Minimi riferimenti giurisprudenziali, bibliografici e normativi

Nel medesimo senso della pronuncia in esame, si segnalano, oltre ai precedenti già citati nel corpo del commento, Cass., 29 gennaio 2013, n. 5840 e Cass., 26 luglio 2012, n. 13289, pronuncia, quest'ultima, in cui la Suprema Corte ha precisato che l'intangibilità del giudicato endofallimentare operaanche in caso di nullità del decreto di esecutività dello stato passivo non impugnato, atteso il principio di conversione dei motivi di nullità in motivi di impugnazione sancito in via generale dall'art. 161 c.p.c. In senso (apparentemente) difforme, cfr. Cass., 18 maggio 2007, n. 11647 e Cass., 18 maggio 2005, n. 10429, che però non attengono propriamente all'eccezione di compensazione, ma piuttosto alla diversa ipotesi di ammissione al passivo fallimentare di un credito residuo, rispetto ad altro già soddisfatto in attuazione di un medesimo contratto ad esecuzione continuata; ipotesi, quest'ultima, in cui la Suprema Corte non ha ritenuto precluso l'esercizio, da parte del fallimento, di un'azione ordinaria diretta ad ottenere la declaratoria di inefficacia e/o la revoca dei pagamenti già eseguiti.

In dottrina, la questione degli effetti preclusivi del giudicato fallimentare nell'ambito di un successivo giudizio tra le medesime parti è stata trattata, tra gli altri, da M. SPIOTTA, Il curatore deve adempiere le sue funzioni presto e bene (ma non fare scelte affrettate), nota a Cass., Sez. Un., 14 luglio 2010, n. 16508 in Giur. It., 2011, 343, I. PAGNI, Accertamento del passivo e revocatoria: efficacia preclusiva del decreto di esecutività, nota a Cass., Sez.
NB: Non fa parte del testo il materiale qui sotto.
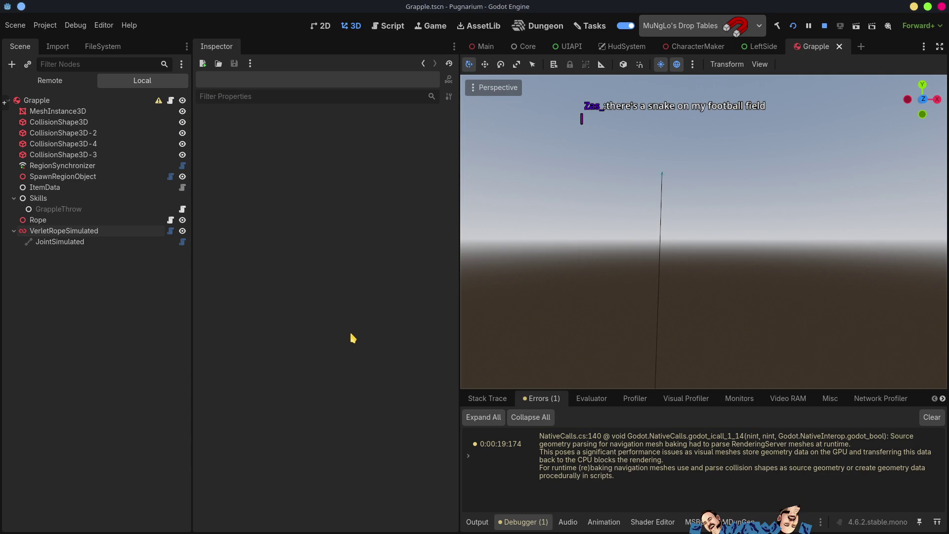
Step: On VerletRopeSimulated, raise the tracking margin to about 30.102, throw once more, and close the game
click(61, 231)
Un., 14 luglio 2010, n. 16508 in Fall., 2010, 1392 e F. LAMANNA, Compensazione nella verifica del passivo, ed effetti preclusivi delle azioni revocatorie, nota a Cass., 8 luglio 2004, n. 12548,in Fall., 2005, 407; quest'ultimo Autore, in particolare, pur condividendo il principio dell'intangibilità del giudicato formatosi in sede fallimentare, evidenzia che la relativa preclusione “non potrà considerarsi una preclusione meramente interna, endo-fallimentare, ma una preclusione derivante dal formarsi di un giudicato sostanziale che perdippiù potrà includere non solo il dedotto, ma trascinare nella sfera del deducibile l'accertamento in ordine ad esistenza e validità del titolo”.